Problem statement:
Search the listing for the string "WIDTH". Copy every line that has it.

= = = = = = =

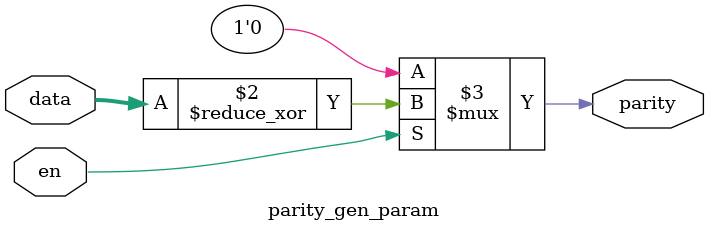
<source format=sv>
module parity_gen_param #(
    parameter WIDTH = 32
)(
    input en,
    input [WIDTH-1:0] data,
    output reg parity
);
always @(*) begin
    parity = en ? ^data : 1'b0;
end
endmodule
</source>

= = = = = = =

Expected answer:
    parameter WIDTH = 32
    input [WIDTH-1:0] data,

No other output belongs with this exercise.